When evaluating a safety, three things tend to be the subject of the most focus: his footwork (with a focus on how quickly he's able to get to his spot), his ability to cover receivers down-field, and his ability to come downhill and make a play in run support.


Arguably the most important attribute a safety has is his footwork. Having good feet is crucial for both pass coverage and run support. The first step (no pun intended) is getting to his spot quickly, and Simon does that well. On many plays, he is asked to cover the deep middle of the field, and he shows great initial feet to get there.

Watch how quickly his feet get going as soon as the play begins, along with the quick hip flexibility needed to change direction as needed. Where Simon can improve is how quickly he changes direction from back-pedaling to running forward. With just a split second better timing on his breaks, he'll improve his game drastically.

Down-field Coverage

Unlike in many schemes (Michigan State's comes to mind immediately), safeties in Mizzou's defense aren't asked to match receivers hip-to-hip nearly as often as they're told to do whatever it takes to stay behind the receiver. This is one of the most important aspects of the bend-don't-break philosophy, and it will be interesting to see if that changes any under Odom. Simon shows good ability to stay behind receivers, but can be susceptible to routes that cross his face and get someone open underneath him.

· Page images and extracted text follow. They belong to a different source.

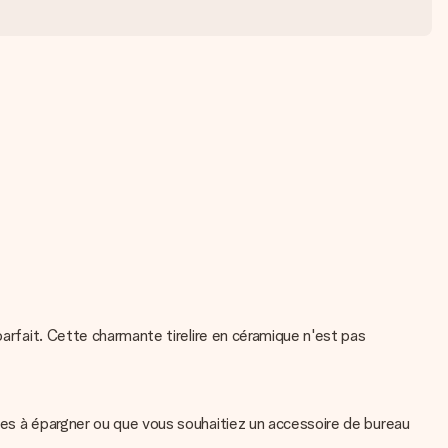
parfait. Cette charmante tirelire en céramique n'est pas
nes à épargner ou que vous souhaitiez un accessoire de bureau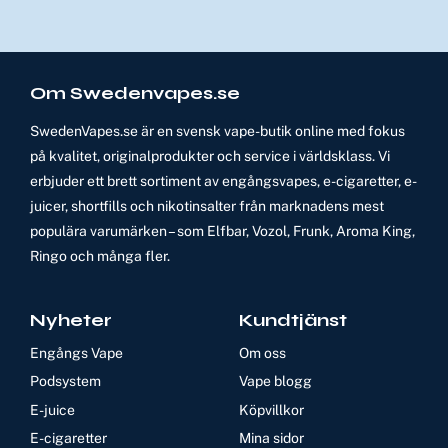
Om Swedenvapes.se
SwedenVapes.se är en svensk vape-butik online med fokus
på kvalitet, originalprodukter och service i världsklass. Vi
erbjuder ett brett sortiment av engångsvapes, e-cigaretter, e-
juicer, shortfills och nikotinsalter från marknadens mest
populära varumärken – som Elfbar, Vozol, Frunk, Aroma King,
Ringo och många fler.
Nyheter
Kundtjänst
Engångs Vape
Om oss
Podsystem
Vape blogg
E-juice
Köpvillkor
E-cigaretter
Mina sidor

Again, this is mostly because of the scheme, but Simon can work on recognizing those and making a play on the ball. By walling off a crossing receiver, you can take away those kinds of plays, though it leaves you more susceptible to deep routes. Simon also flashes ability to cover underneath receivers. Overall, Simon's downfield coverage is good, and is very much a good fit for a scheme that asks him to stay deep and react less on routes until the ball is thrown.

Run Support

Simon's willingness to come downhill in run-support seems to be entirely dependent on scheme. In situations where he is positioned closer to the line of scrimmage, he shows good reactions reading the run play and triggering downhill.

However, when the play call requires him to backpedal immediately, he often struggles to accelerate out of his backpedal quickly and will sometimes find himself involved in the play (unless it's a big run coming his way).

With his already solid tackling technique, I see Simon being a definite positive in the run game with just a bit of work.

After watching his film, I actually ended up with a more positive outlook on Simon than I expected. I'd be surprised if he suddenly becomes the kind of guy to get a couple picks or force many fumbles, but he should once again be a solid back-line defender who won't make many catastrophic mistakes (fake field goal against Tennessee aside). That's all this defense needs from the safety position.